A diretora da CACVD apelou aos professores que “nos informem sobre qualquer situação de maus tratos. Se não puderem trazer a vítima, nós iremos ao vosso encontro para obter informações mais precisas e fazer o devido encaminhamento”.
“Estamos a elaborar novas estratégias direcionadas aos homens e pais para serem implementadas no próximo ano. A finalidade é também tentar perceber as causas, as motivações que levam a esse tipo de crimes. A questão é complexa”, acrescentou Sónia Afonso.
A situação do Centro
“As dificuldades do Centro continuam a ser imensas, mas a parte técnica continua a fazer o seu trabalho até um dia em que sejamos obrigados a parar. O governo tem conhecimento dos nossos problemas com os recursos humanos; financeiros, não se fala. Mas aquele trabalho de ajudar o próximo, tentar dar o devido encaminhamento, atender as nossas vítimas, aquilo que pudermos fazer dentro da Rede, já que não trabalhamos sozinhos, vamos fazendo. Esperemos que no próximo ano, as coisas sejam melhores, a luz verde apareça e quem sabe até podemos mudar-nos para um espaço que seja nosso”, desejou a diretora do Centro.
“Precisamos de mais técnicos. O trabalho é grande. A procura, por incrível que pareça, tem estado a aumentar. Há aqueles que precisam de nós e não podem cá vir, nós temos que lá ir. As marcações para o atendimento, por exemplo, são mais espaçadas. Estamos a gerir, em função do número de técnicos que temos”.
Os casos aumentaram também, porque as pessoas têm mais coragem para denunciar. Outrora, não era assim, por medo ou vergonha. “Uma das coisas boas é que, mesmo os homens vêm para o Centro de Aconselhamento. Não vêm queixar, porque a mulher lhes bateu, mas por causa de situações de desentendimento, maus tratos ou rejeição do filho pela mãe. Vêm em busca de conselhos e de seguimento dessas situações”, constatou.
Nos distritos de Caué e Lembá, que são zonas piscatórias, a reivindicação é ter um espaço para atender os casos, porque não têm como chegar a capital. “Alegam que o gabinete do Comando distrital da Polícia que faz o atendimento não é muito apropriado, entre outras razões, por falta de sigilo, acham que a Polícia defende muitos homens, os processos não andam, etc. Se houvesse um gabinete do CACVD naquelas regiões, aí sim, sentir-se-iam mais à vontade. São situações com que estamos a deparar. Mas de um modo geral, estamos a fazer o nosso trabalho para tentar ajudar”.
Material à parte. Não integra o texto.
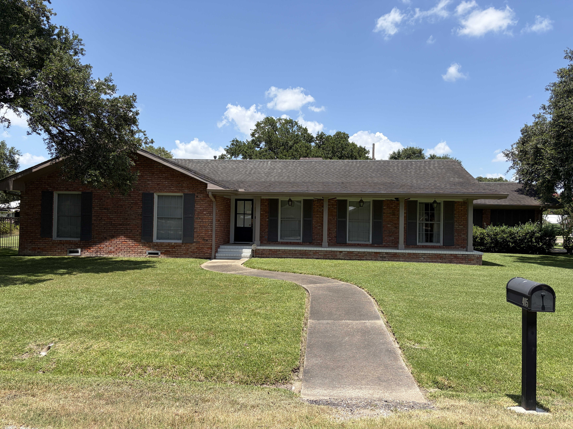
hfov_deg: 67.3
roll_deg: -0.4
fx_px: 430
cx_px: 286
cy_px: 214
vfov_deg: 53.1
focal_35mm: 26
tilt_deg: +1.7
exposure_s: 1/2865
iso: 50
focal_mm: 5.96
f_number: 1.6
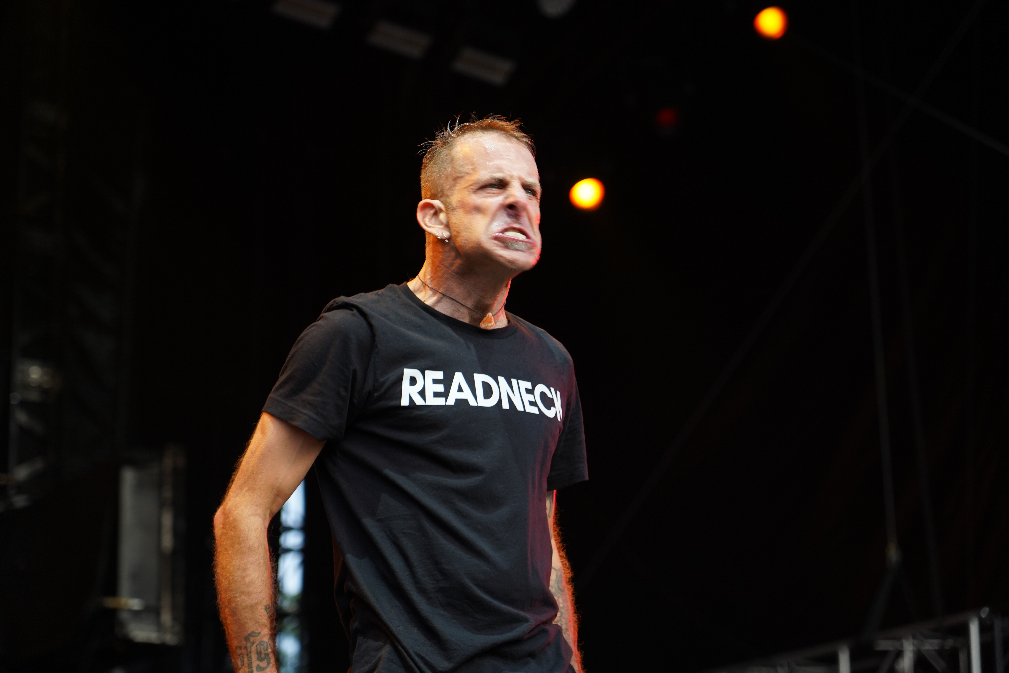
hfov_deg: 19.5
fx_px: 2943
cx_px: 504
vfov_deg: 13.0
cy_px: 336
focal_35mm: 105
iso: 400
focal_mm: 105
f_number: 4
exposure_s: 1/125
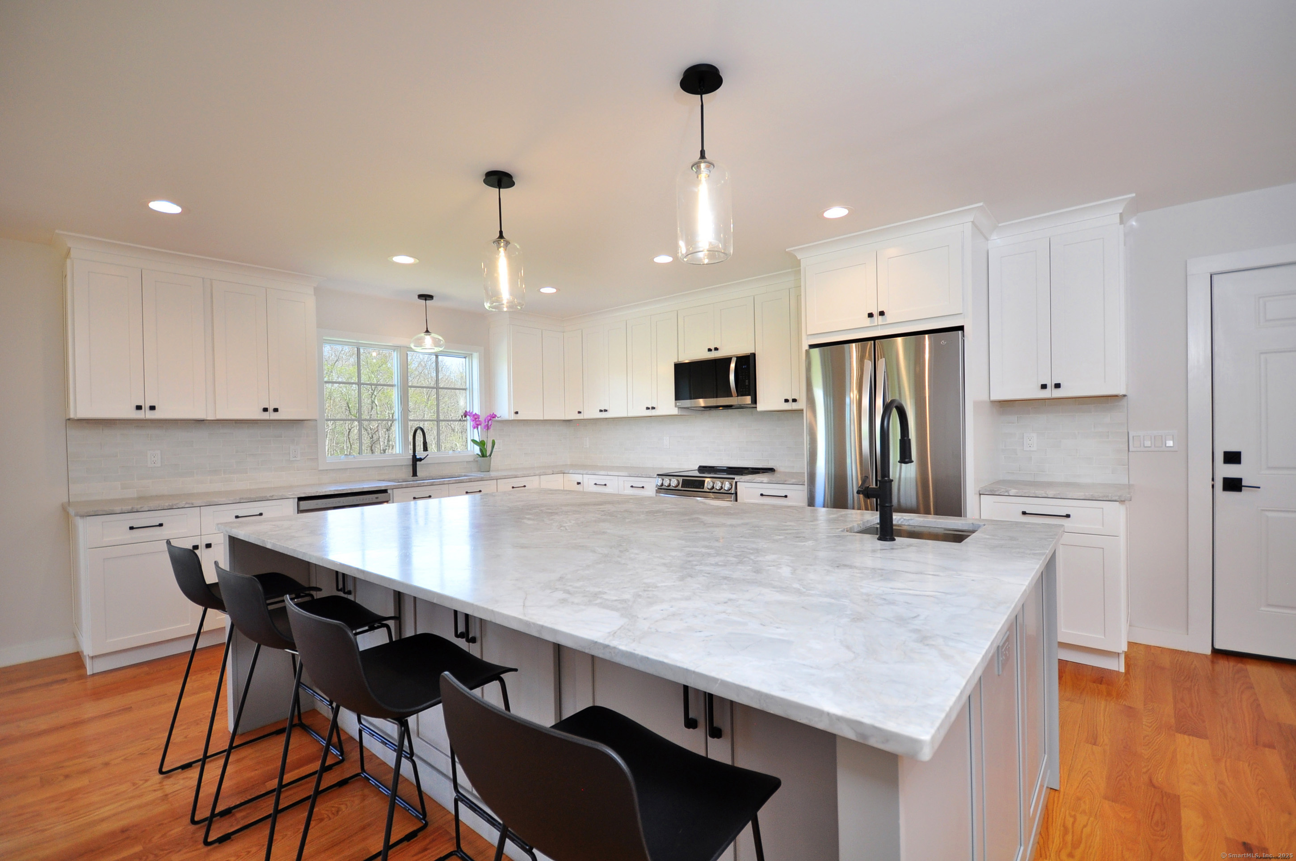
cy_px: 430
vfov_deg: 77.2
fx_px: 539
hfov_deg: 100.5
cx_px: 648
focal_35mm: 15
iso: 320
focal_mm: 10
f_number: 4
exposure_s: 1/125
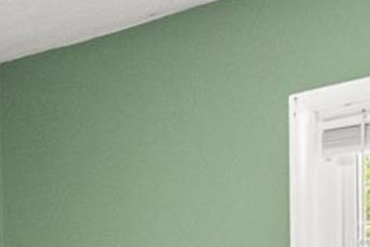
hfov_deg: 17.0
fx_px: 1152
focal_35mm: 112
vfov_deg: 11.2
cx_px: -135
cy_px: 483
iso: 1600
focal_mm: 10
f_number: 4.5
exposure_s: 1/30
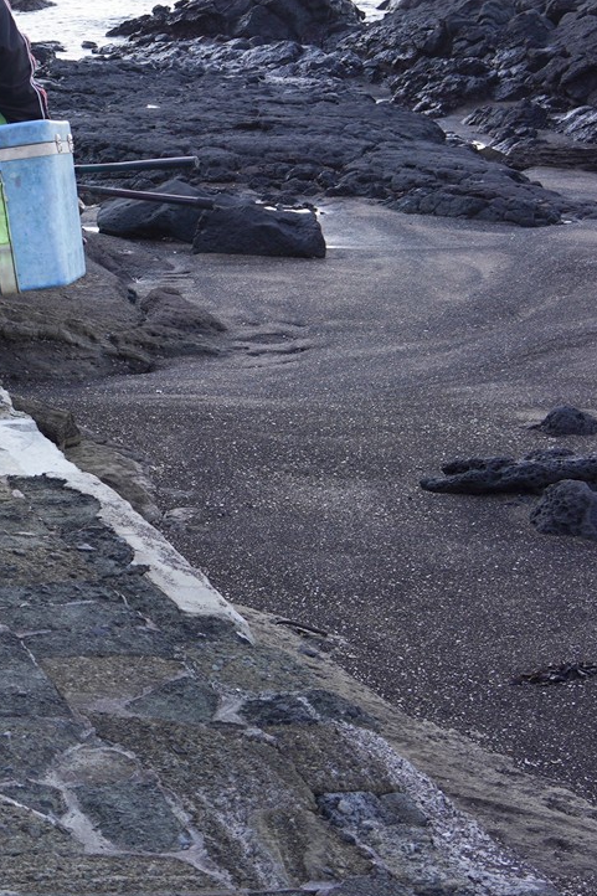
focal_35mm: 97
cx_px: -456
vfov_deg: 20.8
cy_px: 187
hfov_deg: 12.9
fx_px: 2414
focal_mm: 35
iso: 200
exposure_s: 1/100
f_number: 8
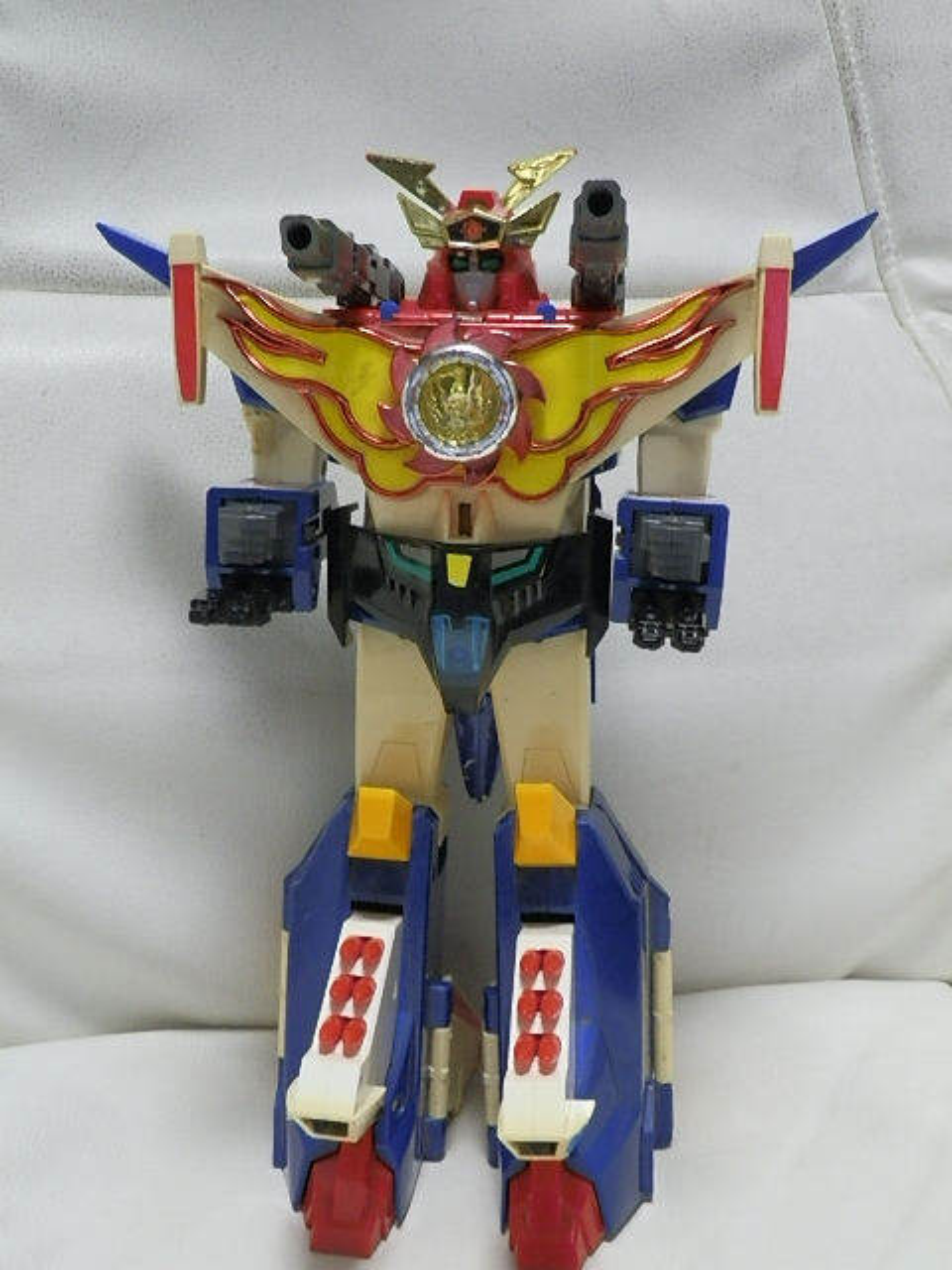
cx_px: 476
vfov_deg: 54.0
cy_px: 635
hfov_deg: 41.8
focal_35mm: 34
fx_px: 1247
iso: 200
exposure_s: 1/10
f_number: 3.5
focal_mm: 6.17
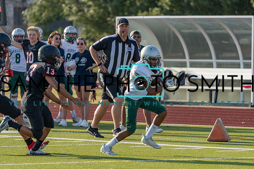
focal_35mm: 355
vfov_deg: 3.9
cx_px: 127
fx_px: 2507
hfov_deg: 5.8
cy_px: 84
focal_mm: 336
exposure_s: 1/1250
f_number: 5.6
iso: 400
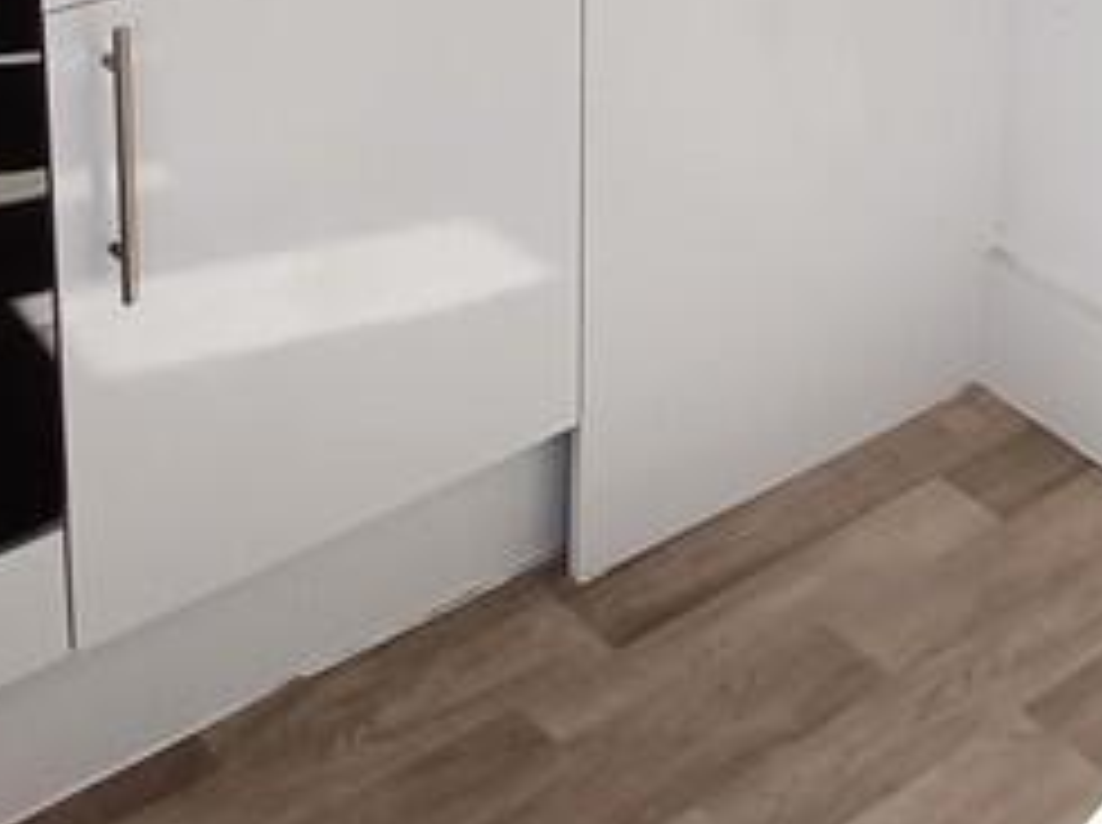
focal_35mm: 67
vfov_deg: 19.5
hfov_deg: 28.7
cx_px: 792
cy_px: -360
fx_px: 2130
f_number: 2.2
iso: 64
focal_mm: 1.64
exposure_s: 1/100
O nosso trabalho no terreno tem contribuído para a mudança de mentalidade da nossa população.
Quando se fala de violência baseada no género, muitos homens pensavam que era só para beneficiar as mulheres. Não estavam a ver que o género é tanto masculino como feminino.
“Estamos a criar novas estratégias para o próximo ano, fazendo sensibilizações para ambos, ter ações direcionadas para as escolas, de uma forma geral, e tentarmos ver a questão da estatística. O que pudemos ver nestes últimos dois meses, que o Centro esteve no terreno, há muitos casos de abuso de menores. Os que passaram pelo Centro foram mais de dez num curto espaço de tempo, só na cidade capital. Um relatório foi elaborado e entregue a ministra da Mulher, sugerindo que o assunto fosse discutido no Conselho de Ministros, porque a tendência é muito preocupante”.
Este ano, mais precisamente até o mês de outubro, o Centro atendeu mais de 250 casos, em que se destacam a violência psicológica, a violência física e a fuga de paternidade. Por tudo isso, a diretora considerou o balanço de “positivo”.